Por isso, a Campanha traz a proposta de dar visibilidade às pessoas com deficiência com o intuito de conscientizar e sensibilizar empresas e sociedade sobre a importância da inclusão desse grupo. Ao montar uma exibição de painéis com acessibilidade, o público terá a oportunidade de conhecer personagens que representam a diversidade de formas de estar no mundo, de se comunicar, aprender e socializar.

Segundo Fiona Kumari Campbell, professora sênior na Escola de Educação e Serviço Social da Universidade de Dundee na Escócia, “não reproduza crenças, processos e práticas que normatizam um certo padrão corporal como perfeito, sem considerar a corporeidade de todas as pessoas”.

Início

Em 2022, após um acordo em ação judicial na qual a empresa estava descumprindo a Lei de Cotas para pessoas com deficiência, as Assessorias de Comunicação (Ascom) e Relações Públicas (RP) da Procuradoria Regional do Trabalho (PRT17) da 17ª Região foram convidadas, pela procuradora oficiante, a desenvolver uma campanha publicitária a fim de valorizar as pessoas com deficiência e reabilitadas com foco direcionado a aspectos do mercado de trabalho.

Após uma reunião com várias agências de publicidade e propaganda associadas ao Sindicato das Agências de Propaganda do Estado do Espírito Santo (Sinapro), oito agências foram envolvidas na concorrência e apresentaram suas propostas.
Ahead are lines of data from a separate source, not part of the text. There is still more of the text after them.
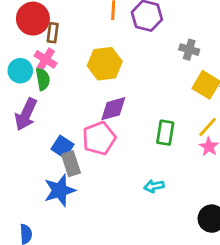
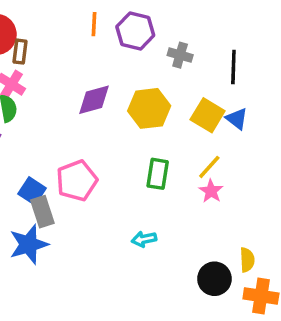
gray cross: (189, 50) -> (180, 55), moved
yellow hexagon: (105, 64) -> (149, 108), moved
purple diamond: (113, 109) -> (94, 100), moved

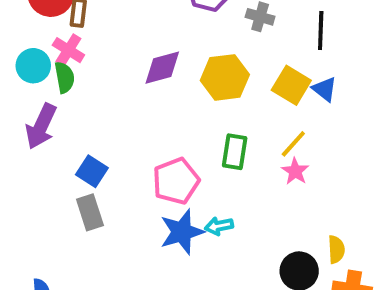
pink pentagon: (77, 181) -> (176, 181), moved
gray rectangle: (42, 212) -> (90, 212), moved
blue star: (29, 244) -> (182, 232), moved

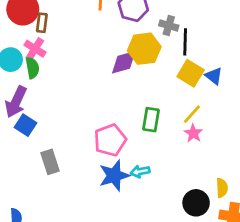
black line: (321, 31) -> (185, 42), moved
purple diamond: (162, 68) -> (124, 62), moved
yellow hexagon: (225, 77) -> (144, 49), moved
blue square: (92, 171) -> (26, 125), moved

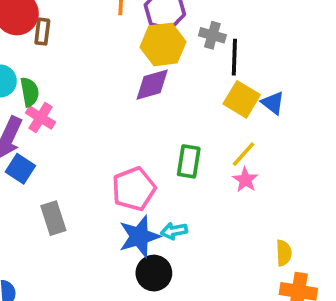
pink cross: (35, 49) -> (41, 118), moved
yellow hexagon: (144, 49) -> (163, 44), moved
black circle: (196, 203) -> (154, 273), moved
Os trabalhos foram analisados por 16 jurados divididos em três grupos de avaliação: integrantes do MPT-ES; pessoas com deficiência e pessoas ligadas ao segmento; e assessores ou analistas de Comunicação do MPT de outras Regionais.

Após os jurados realizarem a validação das propostas, as notas foram compiladas e o mote “Diferenças que Somam” foi o escolhido, baseado no protagonismo das pessoas com deficiência. Para isso, a campanha destacou personagens com diferentes tipos de deficiências: visão monocular, paralisia cerebral, deficiência visual, pessoa reabilitada, pessoa que utiliza cadeira de rodas, surdez, Síndrome de Down e nanismo.
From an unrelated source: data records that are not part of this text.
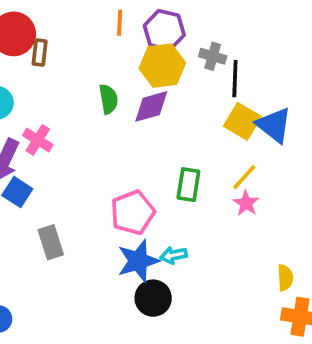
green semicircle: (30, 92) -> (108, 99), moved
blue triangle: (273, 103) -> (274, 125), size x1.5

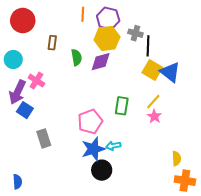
brown rectangle: (40, 53) -> (52, 43), moved

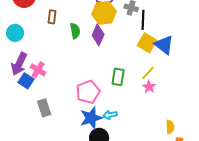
purple diamond: (101, 62) -> (98, 35), turned -50
pink cross: (36, 81) -> (38, 70), moved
A procuradora do Trabalho, vice-coordenadora nacional e coordenadora regional (MPT-ES) da Coordigualdade, relembra: “A inclusão é dever de toda a sociedade, e a primeira barreira a ser quebrada é a atitudinal. É necessária uma mudança de cultura, de modo a efetivamente eliminar o preconceito, fortalecendo a solidariedade social, a tolerância e o respeito às diferenças”.